◆ 练习要求 ◆
1. 请摘录选文中的一段:从含有“终端内存储有HRTF数据库,该HRTF数”的那句开始,到“可选地,每个HRTF数据包括左声道HRTF系数和右声道HRTF系数。”结束。
2. 根据选文,每个HRTF数据包括哪两部分系数?
3. 将选文中以“需要说明的一点”开头的段落改写为简要列表,保留主要内容。

◆ 选文 ◆
++++++++++++++++++++
由于重低音虚拟音箱LFE的方向感较弱,重低音虚拟音箱LFE的摆放位置没有严格要求,本文中以参考人头的背对方向来举例说明,但本申请不对重低音虚拟音箱LFE与参考人头的面对方向的夹角作出限定。
需要说明的一点,上述5.1声道虚拟音箱中的每个虚拟音箱与参考人头的面对方向的夹角仅是示例性的,另外,每个虚拟音箱与参考人头之间的距离可以不同。当虚拟环境为三维虚拟环境时,每个虚拟音箱所在的高度也可以不同,每个虚拟音箱的摆放位置的不同都会引起声音信号的不同,本公开对此不作限定。
可选地,以参考人头为原点为二维虚拟环境或三维虚拟环境建立坐标系后,能够得到每个虚拟音箱在虚拟环境中的坐标。
终端内存储有HRTF数据库,该HRTF数据库包括:至少一个HRTF数据采集点和HRTF数据之间的对应关系,每个HRTF数据采集点具有各自的坐标。
终端根据5.1虚拟音箱中的第i个虚拟音箱的第i坐标,在HRTF数据库中查询与第i坐标最接近的HRTF数据采集点,将与第i坐标最接近的HRTF数据采集点的HRTF数据确定为第i个虚拟音箱的HRTF数据,i≥1。
步骤603,根据每个虚拟音箱对应的HRTF数据,对5.1声道音频信号中的相应声道音频信号进行处理,得到处理后的5.1声道音频信号;
可选地,每个HRTF数据包括左声道HRTF系数和右声道HRTF系数。
++++++++++++++++++++
◆ 提取记录 ◆
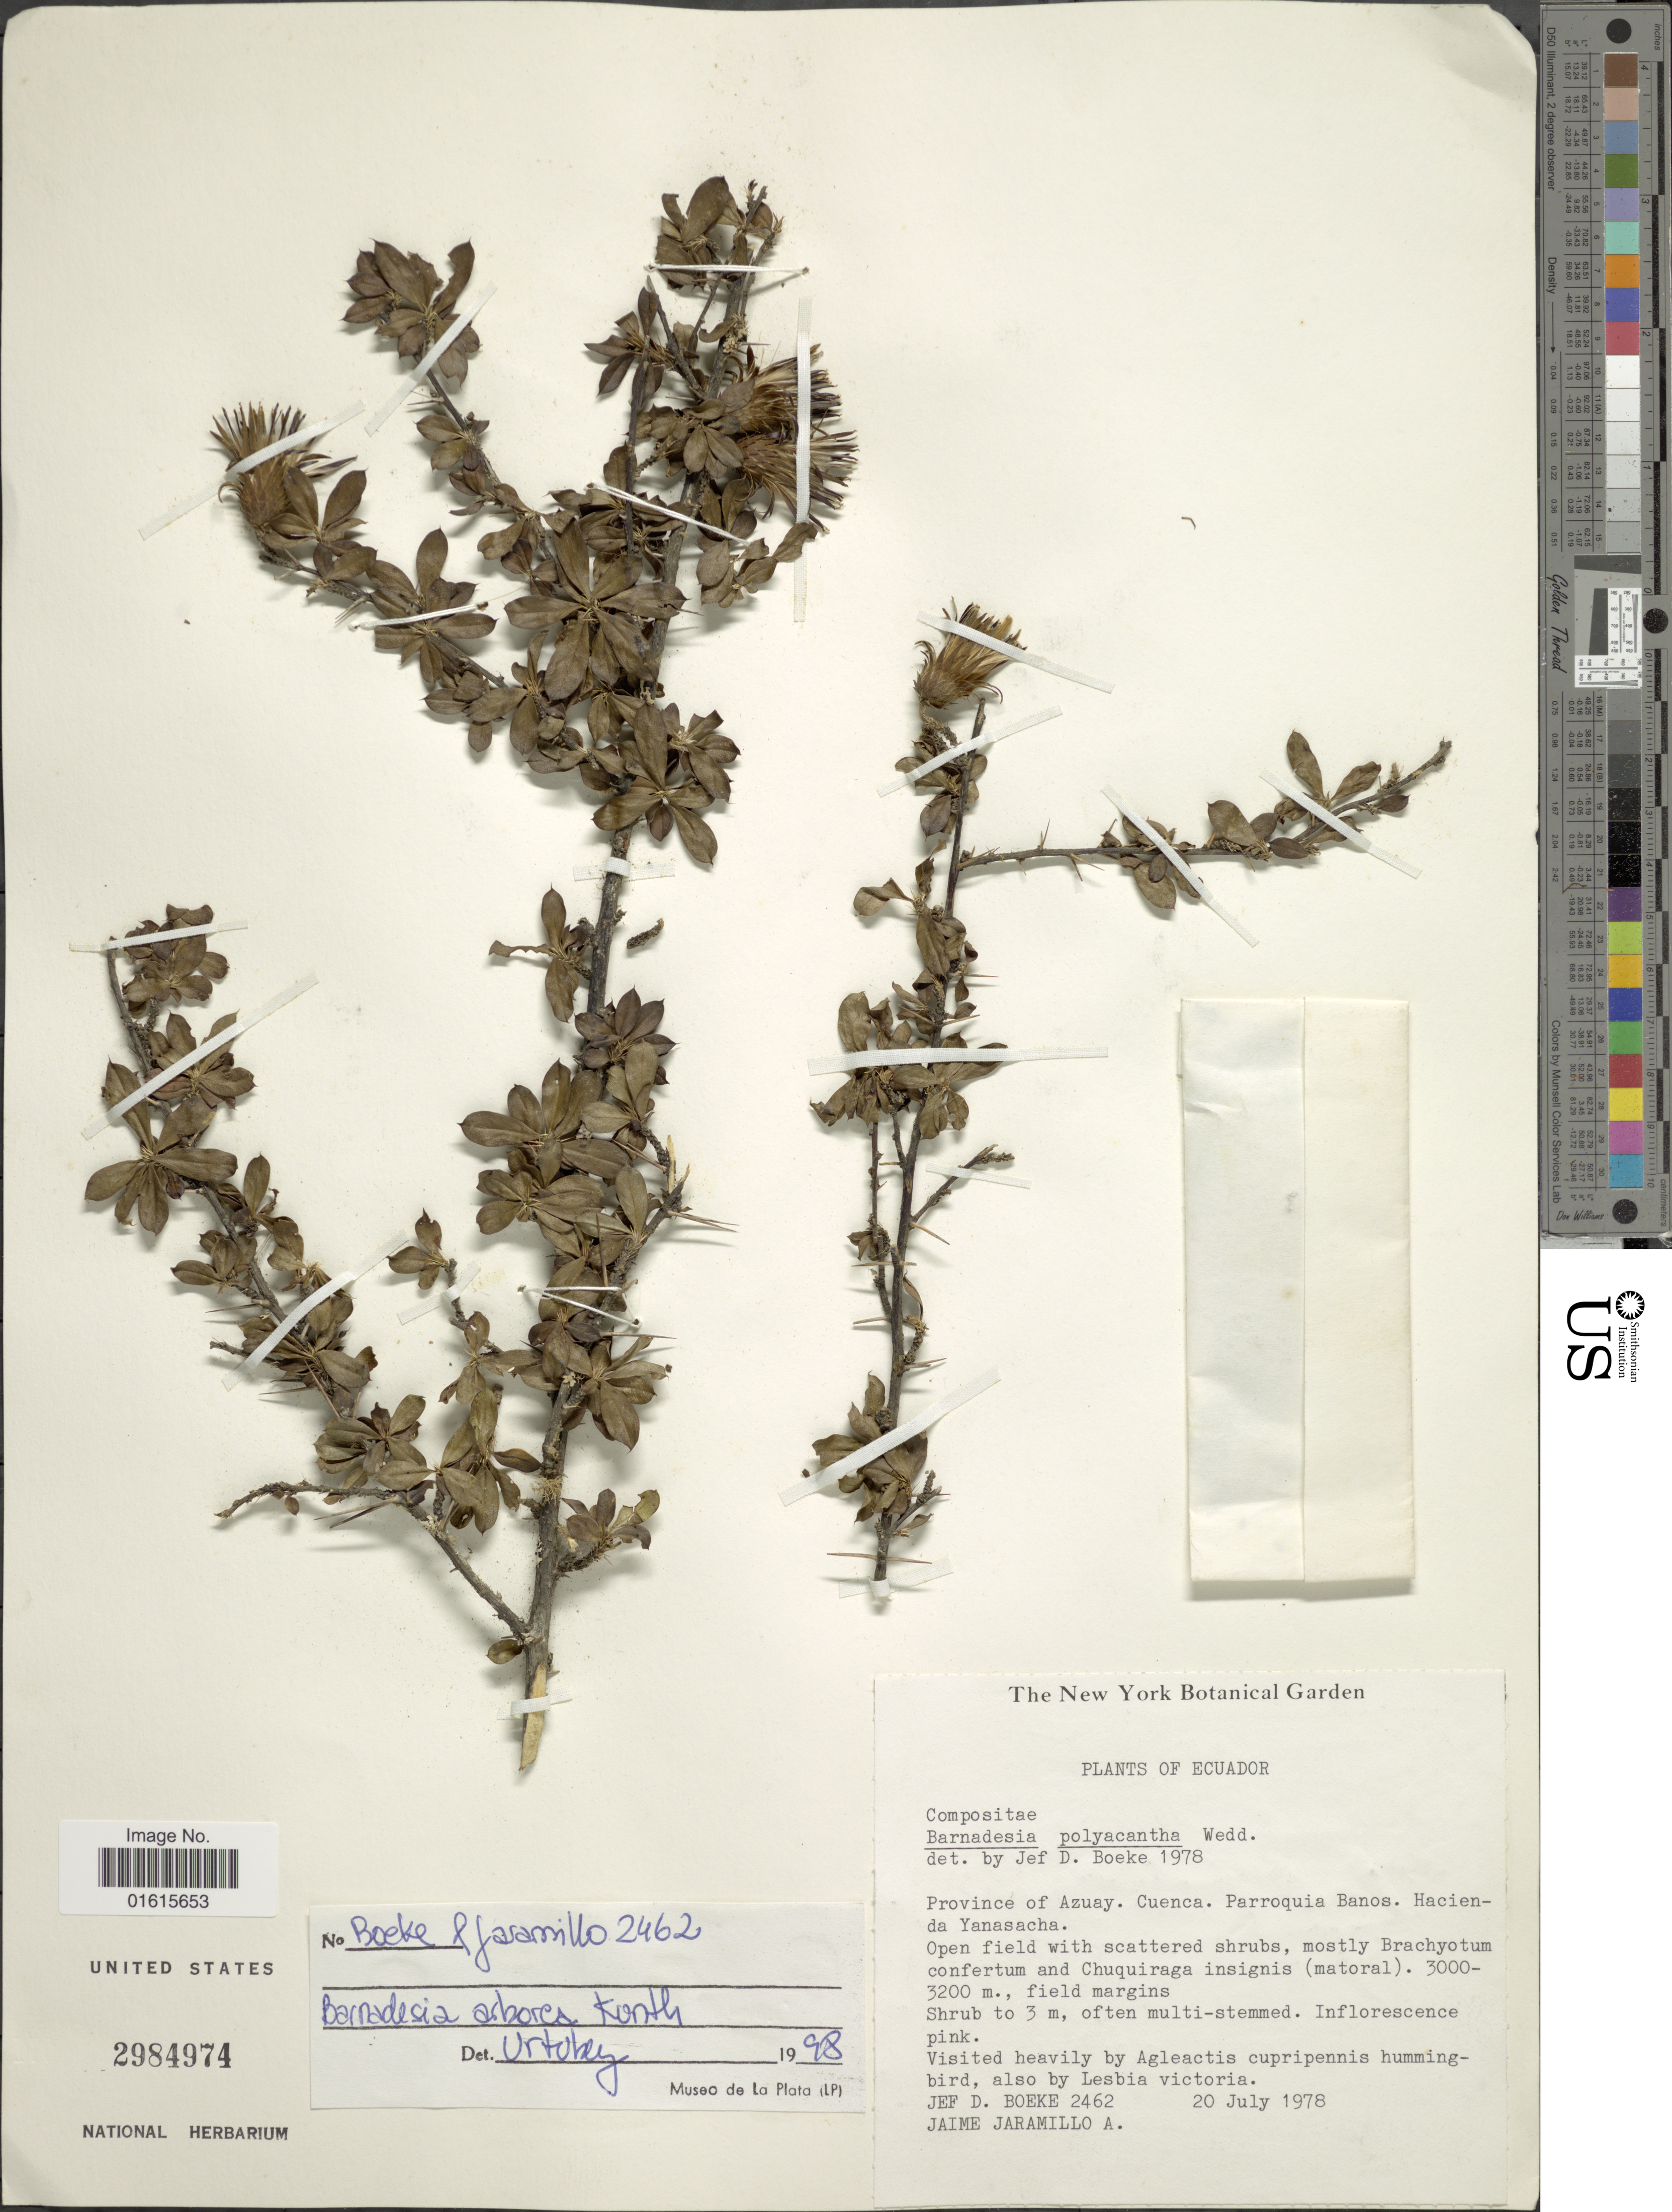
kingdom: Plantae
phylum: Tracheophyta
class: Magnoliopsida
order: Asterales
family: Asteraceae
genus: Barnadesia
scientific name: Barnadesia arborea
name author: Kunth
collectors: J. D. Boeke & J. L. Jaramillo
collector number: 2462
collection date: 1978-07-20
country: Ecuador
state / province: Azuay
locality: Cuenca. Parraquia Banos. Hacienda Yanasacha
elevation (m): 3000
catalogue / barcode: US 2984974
++++++++++++++++++++
◆ 练习答案 ◆
1.
终端内存储有HRTF数据库,该HRTF数据库包括:至少一个HRTF数据采集点和HRTF数据之间的对应关系,每个HRTF数据采集点具有各自的坐标。
终端根据5.1虚拟音箱中的第i个虚拟音箱的第i坐标,在HRTF数据库中查询与第i坐标最接近的HRTF数据采集点,将与第i坐标最接近的HRTF数据采集点的HRTF数据确定为第i个虚拟音箱的HRTF数据,i≥1。
步骤603,根据每个虚拟音箱对应的HRTF数据,对5.1声道音频信号中的相应声道音频信号进行处理,得到处理后的5.1声道音频信号;
可选地,每个HRTF数据包括左声道HRTF系数和右声道HRTF系数。

2. 左声道HRTF系数和右声道HRTF系数。

3.
- 5.1声道中各虚拟音箱与参考人头面对方向的夹角仅为示例。
- 各虚拟音箱与参考人头之间的距离可以不同。
- 虚拟环境为三维时,各虚拟音箱所在高度也可以不同。
- 摆放位置的不同会引起声音信号的不同,本公开对此不作限定。